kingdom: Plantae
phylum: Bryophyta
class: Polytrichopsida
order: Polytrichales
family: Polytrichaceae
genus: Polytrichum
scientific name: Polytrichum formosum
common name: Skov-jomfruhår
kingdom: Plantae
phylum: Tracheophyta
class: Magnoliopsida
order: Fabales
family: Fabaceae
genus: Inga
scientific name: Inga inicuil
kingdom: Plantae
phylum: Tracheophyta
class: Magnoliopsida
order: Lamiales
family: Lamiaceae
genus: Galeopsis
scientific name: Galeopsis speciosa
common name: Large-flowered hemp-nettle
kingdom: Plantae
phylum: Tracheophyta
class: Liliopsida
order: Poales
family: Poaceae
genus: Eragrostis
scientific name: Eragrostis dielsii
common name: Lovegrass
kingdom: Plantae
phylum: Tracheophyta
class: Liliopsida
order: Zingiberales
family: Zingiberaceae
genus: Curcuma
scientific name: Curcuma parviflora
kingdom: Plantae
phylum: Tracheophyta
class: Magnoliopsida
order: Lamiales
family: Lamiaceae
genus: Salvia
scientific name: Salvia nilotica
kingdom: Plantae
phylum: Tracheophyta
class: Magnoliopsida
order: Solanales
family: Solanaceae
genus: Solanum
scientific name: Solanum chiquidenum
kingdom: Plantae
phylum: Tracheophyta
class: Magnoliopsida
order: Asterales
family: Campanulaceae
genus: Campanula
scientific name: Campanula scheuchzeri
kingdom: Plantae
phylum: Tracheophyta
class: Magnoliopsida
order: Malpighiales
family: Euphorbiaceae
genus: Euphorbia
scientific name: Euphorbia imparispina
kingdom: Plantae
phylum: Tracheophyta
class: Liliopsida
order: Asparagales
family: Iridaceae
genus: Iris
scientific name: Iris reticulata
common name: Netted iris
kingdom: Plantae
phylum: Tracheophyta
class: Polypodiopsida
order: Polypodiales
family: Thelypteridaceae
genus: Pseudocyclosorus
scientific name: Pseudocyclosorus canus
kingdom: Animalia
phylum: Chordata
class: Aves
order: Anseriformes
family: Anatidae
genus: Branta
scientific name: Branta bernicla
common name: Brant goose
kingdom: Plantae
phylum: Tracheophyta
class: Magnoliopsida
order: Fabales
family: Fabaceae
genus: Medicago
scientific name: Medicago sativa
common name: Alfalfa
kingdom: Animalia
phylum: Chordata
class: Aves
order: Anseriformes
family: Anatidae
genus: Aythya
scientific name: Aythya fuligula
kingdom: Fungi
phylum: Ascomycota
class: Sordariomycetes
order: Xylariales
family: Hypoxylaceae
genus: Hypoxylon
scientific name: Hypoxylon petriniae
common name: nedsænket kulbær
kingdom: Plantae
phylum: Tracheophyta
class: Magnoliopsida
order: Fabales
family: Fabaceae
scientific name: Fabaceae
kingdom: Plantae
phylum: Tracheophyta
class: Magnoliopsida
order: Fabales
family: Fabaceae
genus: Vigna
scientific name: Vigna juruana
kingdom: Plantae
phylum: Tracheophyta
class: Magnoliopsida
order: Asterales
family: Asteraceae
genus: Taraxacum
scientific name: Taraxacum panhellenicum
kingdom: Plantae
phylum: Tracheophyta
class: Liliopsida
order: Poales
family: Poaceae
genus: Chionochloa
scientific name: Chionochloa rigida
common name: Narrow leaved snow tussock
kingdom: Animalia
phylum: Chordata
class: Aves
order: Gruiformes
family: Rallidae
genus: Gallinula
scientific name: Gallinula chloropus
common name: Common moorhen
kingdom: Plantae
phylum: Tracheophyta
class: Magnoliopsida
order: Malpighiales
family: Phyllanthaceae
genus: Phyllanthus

______

=== TUGAS YANG DIKERJAKAN ===
Salin kembali seluruh baris di atas kata demi kata, tanpa mengubah apa pun.

=== JAWABAN LATIHAN ===
kingdom: Plantae
phylum: Bryophyta
class: Polytrichopsida
order: Polytrichales
family: Polytrichaceae
genus: Polytrichum
scientific name: Polytrichum formosum
common name: Skov-jomfruhår
kingdom: Plantae
phylum: Tracheophyta
class: Magnoliopsida
order: Fabales
family: Fabaceae
genus: Inga
scientific name: Inga inicuil
kingdom: Plantae
phylum: Tracheophyta
class: Magnoliopsida
order: Lamiales
family: Lamiaceae
genus: Galeopsis
scientific name: Galeopsis speciosa
common name: Large-flowered hemp-nettle
kingdom: Plantae
phylum: Tracheophyta
class: Liliopsida
order: Poales
family: Poaceae
genus: Eragrostis
scientific name: Eragrostis dielsii
common name: Lovegrass
kingdom: Plantae
phylum: Tracheophyta
class: Liliopsida
order: Zingiberales
family: Zingiberaceae
genus: Curcuma
scientific name: Curcuma parviflora
kingdom: Plantae
phylum: Tracheophyta
class: Magnoliopsida
order: Lamiales
family: Lamiaceae
genus: Salvia
scientific name: Salvia nilotica
kingdom: Plantae
phylum: Tracheophyta
class: Magnoliopsida
order: Solanales
family: Solanaceae
genus: Solanum
scientific name: Solanum chiquidenum
kingdom: Plantae
phylum: Tracheophyta
class: Magnoliopsida
order: Asterales
family: Campanulaceae
genus: Campanula
scientific name: Campanula scheuchzeri
kingdom: Plantae
phylum: Tracheophyta
class: Magnoliopsida
order: Malpighiales
family: Euphorbiaceae
genus: Euphorbia
scientific name: Euphorbia imparispina
kingdom: Plantae
phylum: Tracheophyta
class: Liliopsida
order: Asparagales
family: Iridaceae
genus: Iris
scientific name: Iris reticulata
common name: Netted iris
kingdom: Plantae
phylum: Tracheophyta
class: Polypodiopsida
order: Polypodiales
family: Thelypteridaceae
genus: Pseudocyclosorus
scientific name: Pseudocyclosorus canus
kingdom: Animalia
phylum: Chordata
class: Aves
order: Anseriformes
family: Anatidae
genus: Branta
scientific name: Branta bernicla
common name: Brant goose
kingdom: Plantae
phylum: Tracheophyta
class: Magnoliopsida
order: Fabales
family: Fabaceae
genus: Medicago
scientific name: Medicago sativa
common name: Alfalfa
kingdom: Animalia
phylum: Chordata
class: Aves
order: Anseriformes
family: Anatidae
genus: Aythya
scientific name: Aythya fuligula
kingdom: Fungi
phylum: Ascomycota
class: Sordariomycetes
order: Xylariales
family: Hypoxylaceae
genus: Hypoxylon
scientific name: Hypoxylon petriniae
common name: nedsænket kulbær
kingdom: Plantae
phylum: Tracheophyta
class: Magnoliopsida
order: Fabales
family: Fabaceae
scientific name: Fabaceae
kingdom: Plantae
phylum: Tracheophyta
class: Magnoliopsida
order: Fabales
family: Fabaceae
genus: Vigna
scientific name: Vigna juruana
kingdom: Plantae
phylum: Tracheophyta
class: Magnoliopsida
order: Asterales
family: Asteraceae
genus: Taraxacum
scientific name: Taraxacum panhellenicum
kingdom: Plantae
phylum: Tracheophyta
class: Liliopsida
order: Poales
family: Poaceae
genus: Chionochloa
scientific name: Chionochloa rigida
common name: Narrow leaved snow tussock
kingdom: Animalia
phylum: Chordata
class: Aves
order: Gruiformes
family: Rallidae
genus: Gallinula
scientific name: Gallinula chloropus
common name: Common moorhen
kingdom: Plantae
phylum: Tracheophyta
class: Magnoliopsida
order: Malpighiales
family: Phyllanthaceae
genus: Phyllanthus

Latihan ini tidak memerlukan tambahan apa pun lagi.